Marjorie Clayton is not only an old school photographer, she is an intrepid traveller who prefers to travel alone — sometimes into dangerous places few women would dare to go alone.
Her photographs hanging in the Station House Gallery this month depict striking images of marginalized men living in Gambia, Africa.
They are captured the old fashioned way on film during a trip she made alone to the country.
The photographic series is called ‘At Home with Ysepha’ and is set with stories about each of the men in the photographs under the images.
Clayton says she prefers to start a photographic project as a stranger and travel alone rather than with a friend or a team.

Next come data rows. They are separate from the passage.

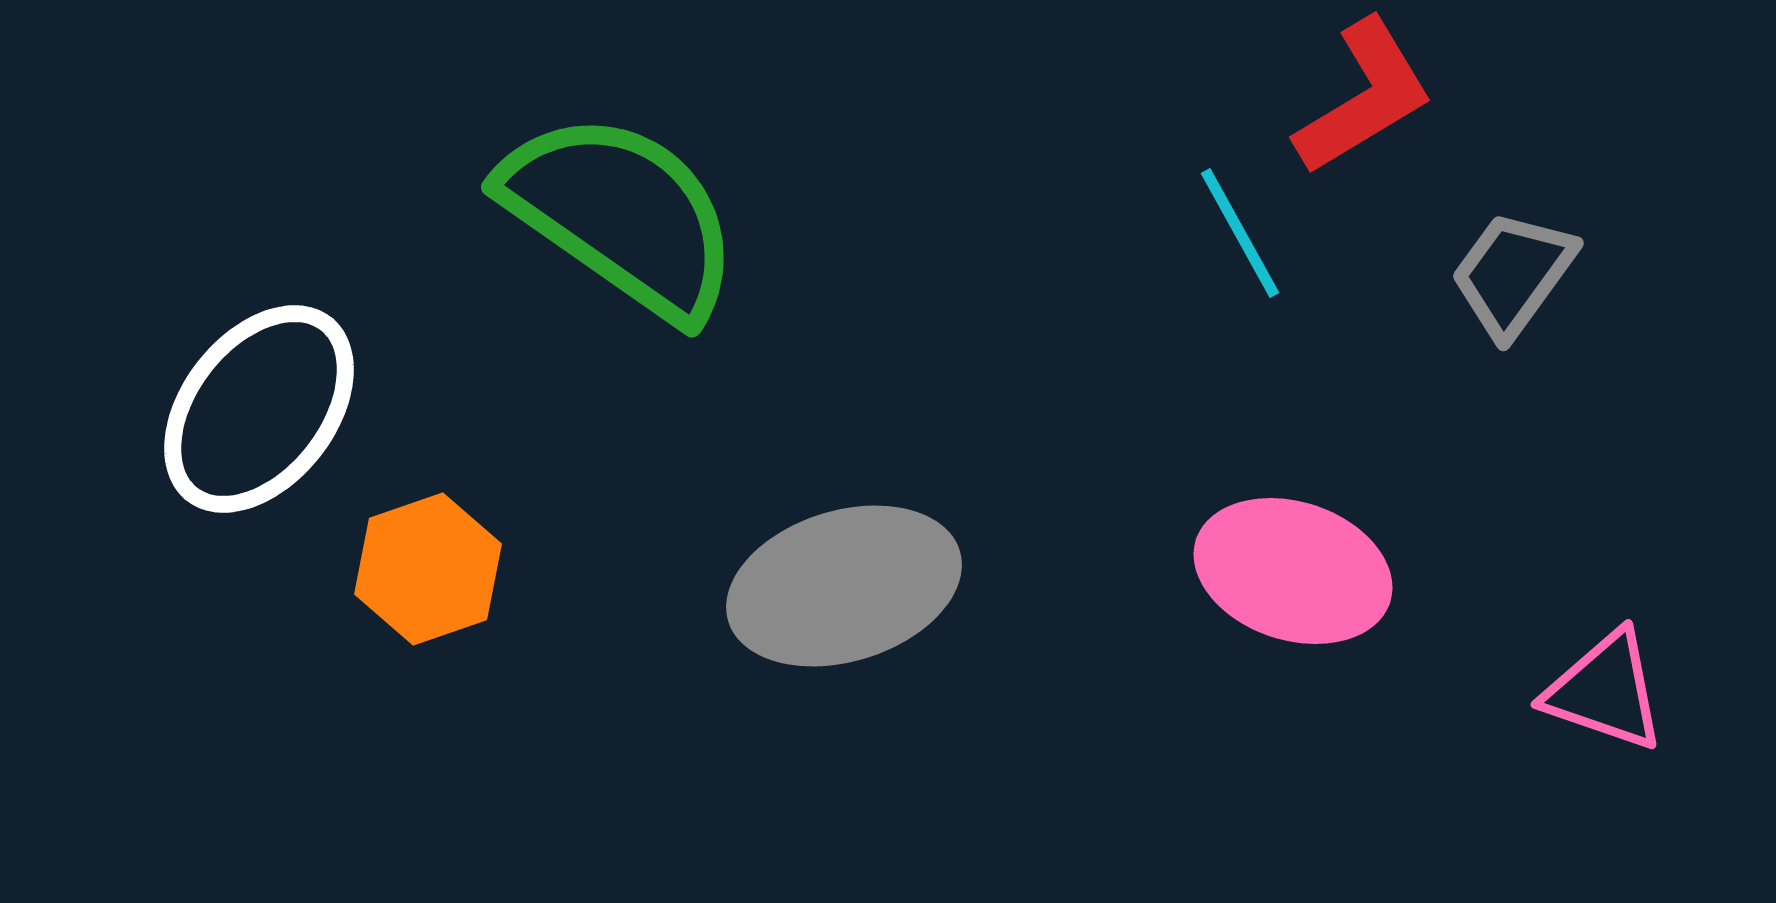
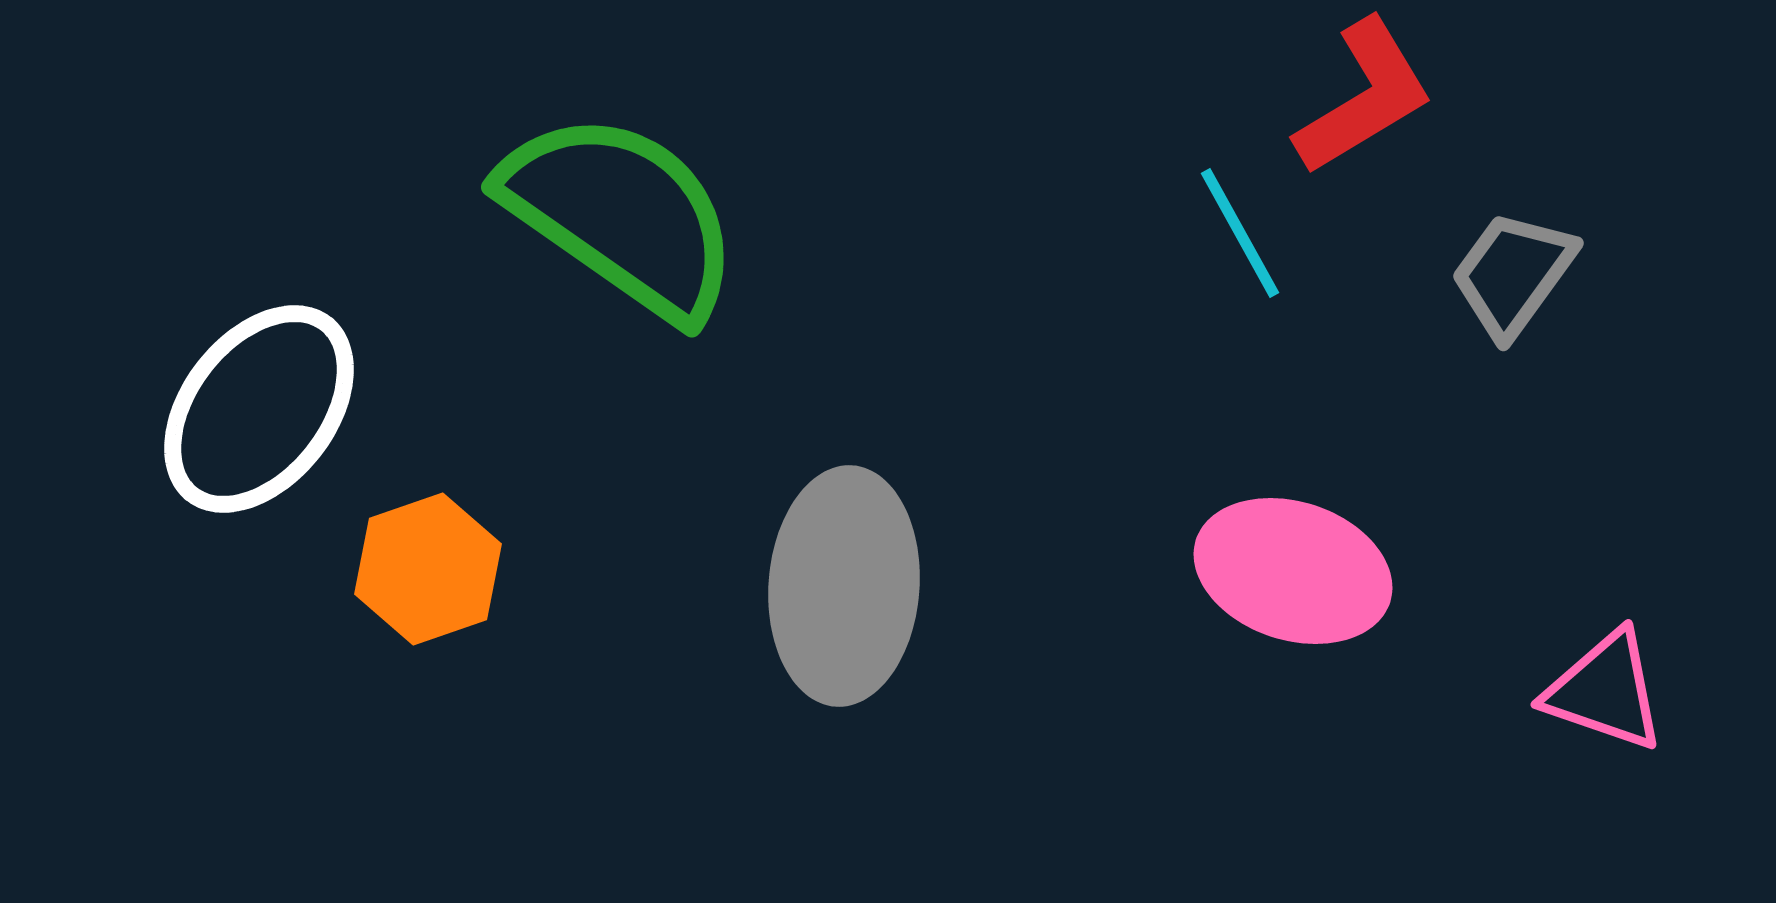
gray ellipse: rotated 69 degrees counterclockwise
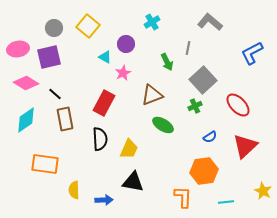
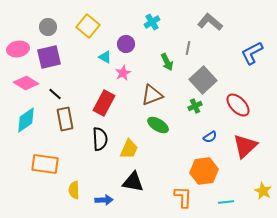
gray circle: moved 6 px left, 1 px up
green ellipse: moved 5 px left
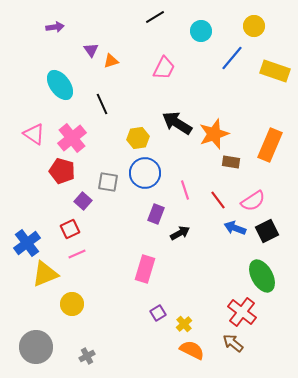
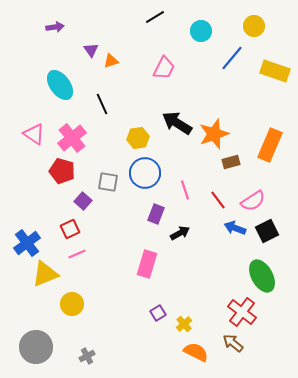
brown rectangle at (231, 162): rotated 24 degrees counterclockwise
pink rectangle at (145, 269): moved 2 px right, 5 px up
orange semicircle at (192, 350): moved 4 px right, 2 px down
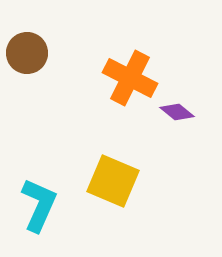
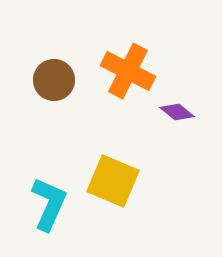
brown circle: moved 27 px right, 27 px down
orange cross: moved 2 px left, 7 px up
cyan L-shape: moved 10 px right, 1 px up
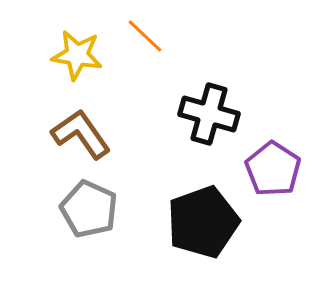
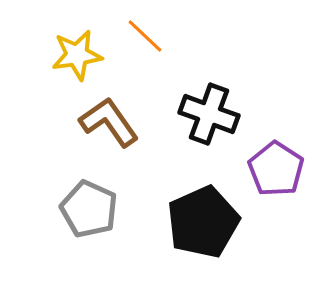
yellow star: rotated 18 degrees counterclockwise
black cross: rotated 4 degrees clockwise
brown L-shape: moved 28 px right, 12 px up
purple pentagon: moved 3 px right
black pentagon: rotated 4 degrees counterclockwise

“It’s intimidating for people to approach you if you are with other people,” Clayton says. “When I am alone I ask people questions and for directions which sparks conversation.”
She says she knows there are inherent dangers travelling as a lone female but says: “I have an amazing sixth sense that tells me when there is danger.” She points to one photograph of an individual during the opening of her show taken during an encounter which did make her uncomfortable enough to leave the conversation early.
Clayton says her dad Charlie Clayton, who died in June, started teaching her how to take photographs and use the dark room when she was only 11 years old.
“Both my parents are amazing,” Clayton says. She says her dad worked in the Ontario grain elevators during the day and was a drummer in a jazz band and avid photographer in his off hours.
“I have always been interested in culture and people,” Clayton says.
At 19 she went to Bolivia for three and a half months on a Canada World Youth student abroad project and visited again later on a Canada Arts Council grant. She has also worked in England for 14 years, and worked for various magazines.
She says the work in Gambia evolved out of a photographic project she started in Ghana in 1993.
For the trip to Gambia she says her editor put her in contact with Ysepha, a quiet man in his 30s, whom he had met briefly on a previous trip and who was earning his living as a hustler.
“My aim with this and most of my photo essays is to make sensitive, subtle and truthful photographs that allow the audience to understand and feel something for those photographed,” Clayton says in her artist’s statement.
‘At Home with Yusepha’ could not be created without the help and co-operation of Yusepha, his family, friends and fellow hustlers. Together we created this series so that their voices could be heard and their stories told.”
In Gambia she says hustlers are known as ‘Bumpsters’ and are looked upon by the public as lazy, delinquent scavengers.
They survive in poverty where unemployment is high and life expectancy low. Hustlers earn their money through a variety of commissions charged to tourists and businesses.
Depending on their skills and contacts they may act as a gofer, guide, translator or events organizer. She says what they do is illegal as they do not have the means or education to pass the officially recognized government ‘guide’ exam.